Surmonter ma peur de la mer, m'entraîner dans le Dorset et participer au Studland Swimrun : voici mon récit du Swimrun, avec des conseils pour débutants et des informations sur l'équipement.
Date: August 22, 2025
Time: 5 min
a group of women are in a line facing the camera all wearing their swimrun kit having completed a race

Si vous m'aviez dit il y a quelques années que je me trouverais sur la ligne de départ d'une épreuve de Swimrun, j'aurais ri.


J'ai appris à nager tard, et pendant la majeure partie de ma vie, j'ai éprouvé ce que j'appellerais une saine peur de la mer, même si, en réalité, la mienne était plutôt extrême.

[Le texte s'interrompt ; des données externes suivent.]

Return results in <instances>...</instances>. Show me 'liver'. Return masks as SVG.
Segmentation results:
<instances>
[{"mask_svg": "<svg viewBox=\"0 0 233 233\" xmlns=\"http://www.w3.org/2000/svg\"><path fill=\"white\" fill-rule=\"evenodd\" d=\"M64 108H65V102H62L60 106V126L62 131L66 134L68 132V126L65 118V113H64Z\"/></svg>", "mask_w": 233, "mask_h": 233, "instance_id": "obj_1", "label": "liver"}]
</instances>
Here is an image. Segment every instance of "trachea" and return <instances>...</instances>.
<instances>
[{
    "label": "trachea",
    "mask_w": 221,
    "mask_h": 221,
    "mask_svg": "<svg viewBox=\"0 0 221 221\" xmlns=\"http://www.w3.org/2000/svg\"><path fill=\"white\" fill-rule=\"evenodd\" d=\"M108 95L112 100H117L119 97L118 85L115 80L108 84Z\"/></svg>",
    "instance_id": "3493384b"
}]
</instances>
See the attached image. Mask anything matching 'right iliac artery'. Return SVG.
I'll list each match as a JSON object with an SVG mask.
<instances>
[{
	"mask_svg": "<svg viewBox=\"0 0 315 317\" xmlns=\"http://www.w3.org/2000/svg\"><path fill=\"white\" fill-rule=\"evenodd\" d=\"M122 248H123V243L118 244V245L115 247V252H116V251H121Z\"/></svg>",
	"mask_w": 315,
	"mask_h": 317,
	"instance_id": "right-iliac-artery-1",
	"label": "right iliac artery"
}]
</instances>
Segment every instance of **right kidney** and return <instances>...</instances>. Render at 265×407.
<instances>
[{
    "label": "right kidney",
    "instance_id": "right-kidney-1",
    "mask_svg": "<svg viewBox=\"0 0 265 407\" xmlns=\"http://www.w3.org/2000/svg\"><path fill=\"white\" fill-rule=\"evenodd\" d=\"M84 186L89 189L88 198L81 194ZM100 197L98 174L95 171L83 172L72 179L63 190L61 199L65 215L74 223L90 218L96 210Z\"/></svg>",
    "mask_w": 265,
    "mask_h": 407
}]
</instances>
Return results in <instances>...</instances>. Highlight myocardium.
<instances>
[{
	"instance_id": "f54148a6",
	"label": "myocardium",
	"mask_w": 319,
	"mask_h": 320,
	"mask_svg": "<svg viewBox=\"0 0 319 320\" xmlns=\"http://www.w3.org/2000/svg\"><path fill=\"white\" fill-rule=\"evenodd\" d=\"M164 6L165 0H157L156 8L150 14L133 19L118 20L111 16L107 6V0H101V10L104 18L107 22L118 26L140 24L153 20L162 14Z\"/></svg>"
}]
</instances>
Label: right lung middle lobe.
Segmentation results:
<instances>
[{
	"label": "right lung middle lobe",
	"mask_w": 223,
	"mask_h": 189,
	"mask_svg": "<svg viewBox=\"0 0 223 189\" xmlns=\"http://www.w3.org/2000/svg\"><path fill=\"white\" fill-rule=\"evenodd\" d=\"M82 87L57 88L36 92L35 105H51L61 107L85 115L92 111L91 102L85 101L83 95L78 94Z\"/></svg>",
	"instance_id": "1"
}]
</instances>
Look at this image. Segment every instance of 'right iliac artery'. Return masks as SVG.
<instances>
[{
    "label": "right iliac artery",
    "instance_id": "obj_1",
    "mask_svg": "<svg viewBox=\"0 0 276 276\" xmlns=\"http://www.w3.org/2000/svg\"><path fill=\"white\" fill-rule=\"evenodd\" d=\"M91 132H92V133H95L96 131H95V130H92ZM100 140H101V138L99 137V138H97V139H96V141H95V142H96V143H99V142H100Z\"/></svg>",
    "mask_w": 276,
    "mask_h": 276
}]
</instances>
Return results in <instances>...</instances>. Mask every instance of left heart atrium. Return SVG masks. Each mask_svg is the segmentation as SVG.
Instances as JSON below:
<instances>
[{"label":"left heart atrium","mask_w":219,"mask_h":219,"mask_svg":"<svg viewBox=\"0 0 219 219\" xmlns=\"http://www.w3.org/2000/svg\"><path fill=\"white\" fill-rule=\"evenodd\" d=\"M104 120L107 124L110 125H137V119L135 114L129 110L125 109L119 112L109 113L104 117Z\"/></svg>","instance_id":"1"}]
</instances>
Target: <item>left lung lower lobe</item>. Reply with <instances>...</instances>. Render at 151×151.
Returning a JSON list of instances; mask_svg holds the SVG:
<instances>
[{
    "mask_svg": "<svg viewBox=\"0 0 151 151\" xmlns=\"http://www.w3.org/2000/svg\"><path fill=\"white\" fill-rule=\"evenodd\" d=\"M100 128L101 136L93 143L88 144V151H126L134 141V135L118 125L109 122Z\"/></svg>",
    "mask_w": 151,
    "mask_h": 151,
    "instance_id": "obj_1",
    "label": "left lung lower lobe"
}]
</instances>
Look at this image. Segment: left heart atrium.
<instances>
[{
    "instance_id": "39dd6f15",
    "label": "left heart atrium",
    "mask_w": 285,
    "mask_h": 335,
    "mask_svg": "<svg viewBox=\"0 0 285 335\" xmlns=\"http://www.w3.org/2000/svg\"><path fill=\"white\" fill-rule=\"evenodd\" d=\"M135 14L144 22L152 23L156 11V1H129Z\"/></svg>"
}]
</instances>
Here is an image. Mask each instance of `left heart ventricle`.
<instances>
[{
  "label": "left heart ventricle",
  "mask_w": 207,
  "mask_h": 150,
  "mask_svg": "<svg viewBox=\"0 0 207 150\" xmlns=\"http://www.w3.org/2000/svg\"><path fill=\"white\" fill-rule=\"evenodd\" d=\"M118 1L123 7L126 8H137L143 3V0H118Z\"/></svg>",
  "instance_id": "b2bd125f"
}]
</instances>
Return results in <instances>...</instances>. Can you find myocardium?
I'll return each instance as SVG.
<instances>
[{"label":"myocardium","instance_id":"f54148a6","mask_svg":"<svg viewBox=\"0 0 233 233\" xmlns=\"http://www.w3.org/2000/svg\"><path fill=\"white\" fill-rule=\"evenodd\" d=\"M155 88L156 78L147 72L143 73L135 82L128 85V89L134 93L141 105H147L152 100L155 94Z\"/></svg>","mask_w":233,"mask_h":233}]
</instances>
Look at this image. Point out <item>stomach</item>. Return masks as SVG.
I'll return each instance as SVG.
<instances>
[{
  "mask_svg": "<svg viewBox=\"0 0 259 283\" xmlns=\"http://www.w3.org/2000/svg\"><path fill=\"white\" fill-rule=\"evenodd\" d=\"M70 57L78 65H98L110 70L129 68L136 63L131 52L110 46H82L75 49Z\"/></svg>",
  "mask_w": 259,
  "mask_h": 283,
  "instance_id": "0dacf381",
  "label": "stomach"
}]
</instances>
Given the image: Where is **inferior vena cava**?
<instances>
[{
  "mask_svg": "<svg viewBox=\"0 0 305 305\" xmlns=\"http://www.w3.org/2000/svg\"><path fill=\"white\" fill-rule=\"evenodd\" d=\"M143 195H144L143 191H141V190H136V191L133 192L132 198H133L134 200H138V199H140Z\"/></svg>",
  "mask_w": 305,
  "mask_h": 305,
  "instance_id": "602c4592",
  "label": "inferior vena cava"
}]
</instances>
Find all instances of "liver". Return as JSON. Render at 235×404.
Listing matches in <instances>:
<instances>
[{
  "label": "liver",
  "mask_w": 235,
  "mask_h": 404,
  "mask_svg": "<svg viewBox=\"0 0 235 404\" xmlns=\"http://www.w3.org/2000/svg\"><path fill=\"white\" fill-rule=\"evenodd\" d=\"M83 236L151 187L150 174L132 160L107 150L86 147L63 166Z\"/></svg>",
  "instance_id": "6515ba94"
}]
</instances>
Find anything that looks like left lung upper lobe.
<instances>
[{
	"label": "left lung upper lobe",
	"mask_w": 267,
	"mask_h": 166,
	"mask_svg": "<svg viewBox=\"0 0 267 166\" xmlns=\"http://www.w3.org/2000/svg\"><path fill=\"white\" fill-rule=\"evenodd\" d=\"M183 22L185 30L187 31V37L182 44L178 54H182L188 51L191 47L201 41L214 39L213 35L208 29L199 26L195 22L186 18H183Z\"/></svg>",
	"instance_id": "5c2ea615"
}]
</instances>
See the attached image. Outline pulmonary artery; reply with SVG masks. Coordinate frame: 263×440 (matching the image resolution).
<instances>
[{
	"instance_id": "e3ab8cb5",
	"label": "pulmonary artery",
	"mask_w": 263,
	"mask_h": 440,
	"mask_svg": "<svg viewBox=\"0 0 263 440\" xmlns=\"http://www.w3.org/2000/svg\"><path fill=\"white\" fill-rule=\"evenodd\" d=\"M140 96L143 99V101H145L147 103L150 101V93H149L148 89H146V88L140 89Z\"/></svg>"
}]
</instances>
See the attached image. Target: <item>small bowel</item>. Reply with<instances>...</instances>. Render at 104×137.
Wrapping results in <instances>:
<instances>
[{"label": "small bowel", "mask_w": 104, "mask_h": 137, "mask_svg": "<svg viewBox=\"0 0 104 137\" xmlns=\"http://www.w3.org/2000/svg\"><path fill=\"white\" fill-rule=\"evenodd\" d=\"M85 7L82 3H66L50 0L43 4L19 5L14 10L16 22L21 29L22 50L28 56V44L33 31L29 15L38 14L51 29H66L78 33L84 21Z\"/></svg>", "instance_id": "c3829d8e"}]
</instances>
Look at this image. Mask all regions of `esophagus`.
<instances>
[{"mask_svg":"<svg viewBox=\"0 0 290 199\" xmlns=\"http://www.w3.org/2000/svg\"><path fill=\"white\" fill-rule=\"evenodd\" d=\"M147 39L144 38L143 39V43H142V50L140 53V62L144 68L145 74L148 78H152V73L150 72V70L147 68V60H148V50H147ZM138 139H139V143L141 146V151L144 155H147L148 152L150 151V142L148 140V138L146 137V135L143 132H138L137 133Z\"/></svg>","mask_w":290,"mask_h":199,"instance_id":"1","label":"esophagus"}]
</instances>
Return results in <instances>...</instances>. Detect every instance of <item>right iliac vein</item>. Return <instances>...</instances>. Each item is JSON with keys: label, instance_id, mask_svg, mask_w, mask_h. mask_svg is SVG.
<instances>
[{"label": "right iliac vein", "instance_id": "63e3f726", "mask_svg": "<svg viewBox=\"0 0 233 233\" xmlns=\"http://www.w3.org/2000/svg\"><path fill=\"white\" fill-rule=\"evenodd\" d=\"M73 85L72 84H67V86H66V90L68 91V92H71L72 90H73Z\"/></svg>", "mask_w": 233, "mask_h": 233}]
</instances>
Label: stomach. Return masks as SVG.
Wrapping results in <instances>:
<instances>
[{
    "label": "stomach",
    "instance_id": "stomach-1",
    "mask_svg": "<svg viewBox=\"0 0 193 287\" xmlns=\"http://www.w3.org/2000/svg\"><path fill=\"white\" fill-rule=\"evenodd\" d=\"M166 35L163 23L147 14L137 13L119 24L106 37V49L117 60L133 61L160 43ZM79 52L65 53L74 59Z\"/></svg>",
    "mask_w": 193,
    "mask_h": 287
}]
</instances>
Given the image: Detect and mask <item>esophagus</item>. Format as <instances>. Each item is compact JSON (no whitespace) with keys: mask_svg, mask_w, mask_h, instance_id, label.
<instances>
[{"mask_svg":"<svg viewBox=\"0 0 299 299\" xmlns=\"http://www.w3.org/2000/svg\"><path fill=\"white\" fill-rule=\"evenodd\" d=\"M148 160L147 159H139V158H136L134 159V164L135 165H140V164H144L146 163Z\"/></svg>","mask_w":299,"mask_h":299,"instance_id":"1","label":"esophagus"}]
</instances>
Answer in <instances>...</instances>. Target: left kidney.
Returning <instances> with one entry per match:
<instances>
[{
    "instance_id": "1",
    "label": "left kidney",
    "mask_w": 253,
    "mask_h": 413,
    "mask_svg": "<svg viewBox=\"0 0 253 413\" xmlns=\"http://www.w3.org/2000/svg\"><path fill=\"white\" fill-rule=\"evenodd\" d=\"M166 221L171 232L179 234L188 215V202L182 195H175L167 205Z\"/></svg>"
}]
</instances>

Chaque fois que j'entrais dans l'eau, j'avais l'impression d'être emportée par le courant. Ce n'est qu'après mon déménagement d'Oxford au Dorset avec ma famille que les choses ont commencé à changer. J'ai découvert une incroyable communauté de femmes qui nageaient à Lulworth Cove et, peu à peu, grâce à leur soutien, ma peur de la mer s'est estompée.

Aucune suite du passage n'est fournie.